Her work was recognized in 2026 when she received the Goldman Environmental Prize for the island nations region. Ilan Kayatsky of the Goldman Prize highlighted her role in organizing a historic push for justice for decades of environmental and social devastation tied to the Panguna mine, and in building a coalition demanding accountability and better lives for Bougainvilleans.
Roka Matbob points to a handful of turning points that convinced her change was possible: the HRLC investigation and report, a formal note from Rio Tinto acknowledging findings, and the company’s swift reactions after the legal complaint. Those moments opened channels for her to speak directly to the company and to lift her community’s voice on an international stage. She recalls the relief of being able to speak where her grandmother, who bore the consequences of the damage, could not.
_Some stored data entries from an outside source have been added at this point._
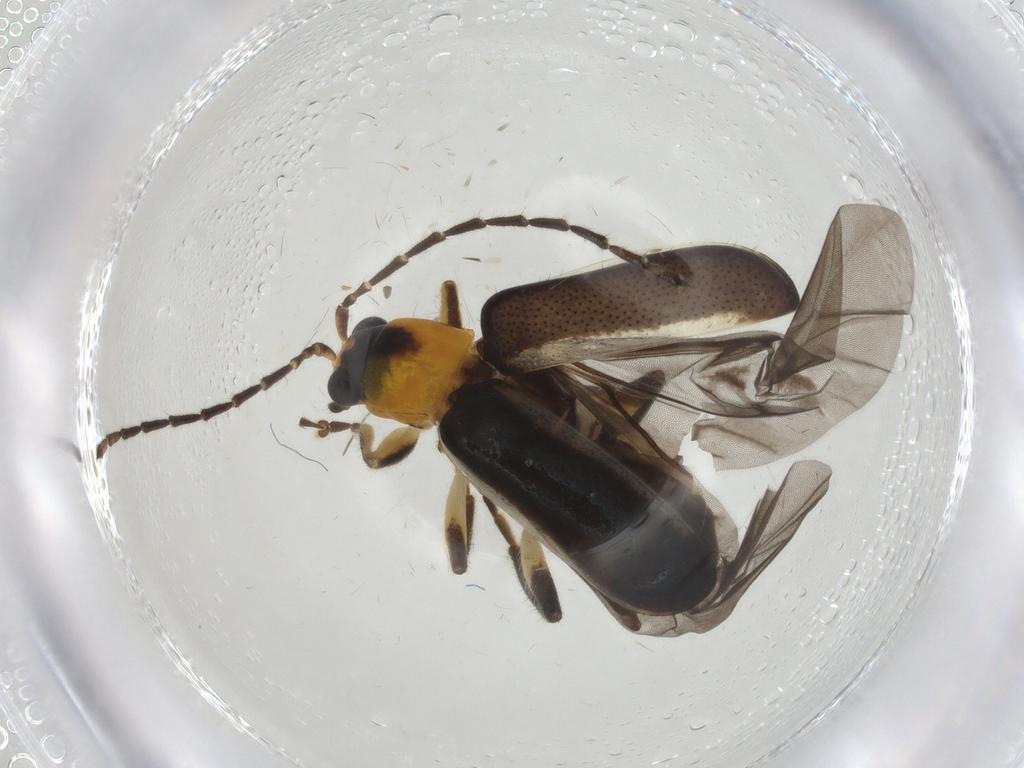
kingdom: Animalia
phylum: Arthropoda
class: Insecta
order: Coleoptera
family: Chrysomelidae
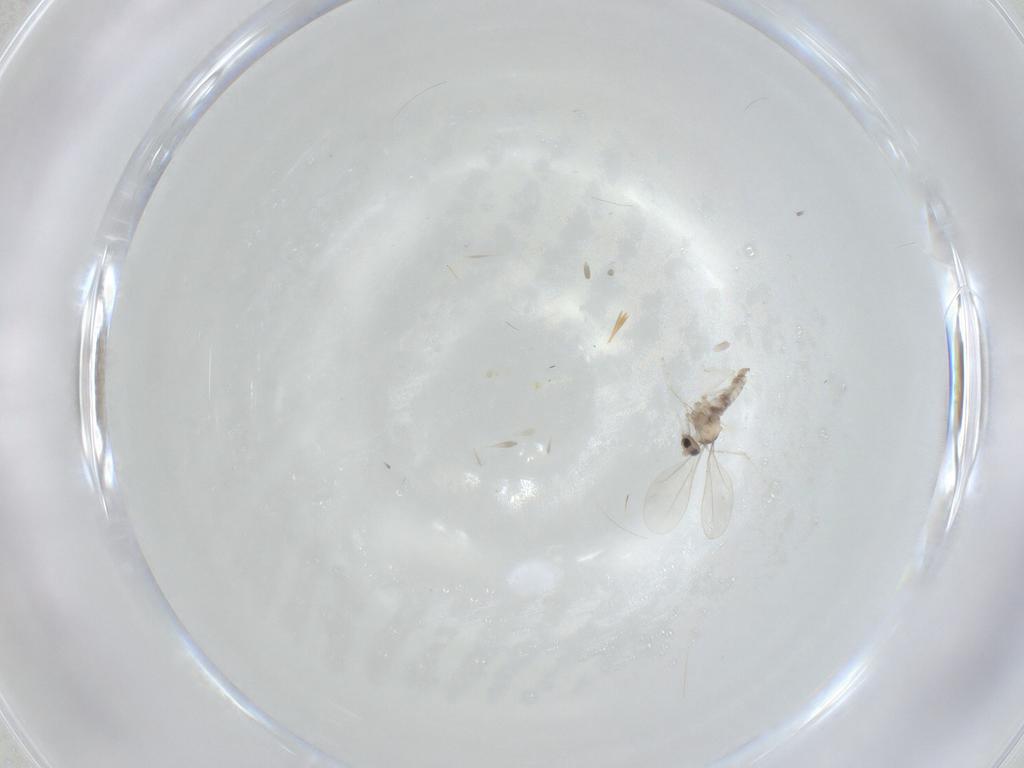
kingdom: Animalia
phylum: Arthropoda
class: Insecta
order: Diptera
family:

Her motivation is rooted in identity and responsibility. She is Nasioi and of the Basikang clan, where land and environment are bound up with culture and survival. Leaving for another tribal territory would not be culturally acceptable, so stewardship is not optional. Motherhood deepens that responsibility — she does not want to hand her children a contaminated, broken island.
Elected as one of the few women in Bougainville’s House of Representatives, Roka Matbob continued to press for remediation and justice from inside the political system. She acknowledges the difficulty of working within a patriarchal political culture, but also draws strength from women’s traditional roles as guardians of land. In her language there is a saying: a woman’s tears can begin a fight and can also broker peace. That belief frames her activism as both necessary and rightful.
The Goldman Prize includes a cash award, but Roka Matbob insists any decision about its use will be communal: “It takes a village to create a win. So it takes a village to make that decision as well.” She rejects treating the prize as personal gain and emphasizes collective stewardship.
Asked when the work will be finished, she refuses to promise a full restoration of what was lost. “No. The damage caused is irreversible,” she says. Her goals are more modest and immediate: to bring hope, to explain to people why their environment is damaged, and to move families out of survival mode and toward thriving. She intends to keep leading as long as that activism delivers hope and progress for her community.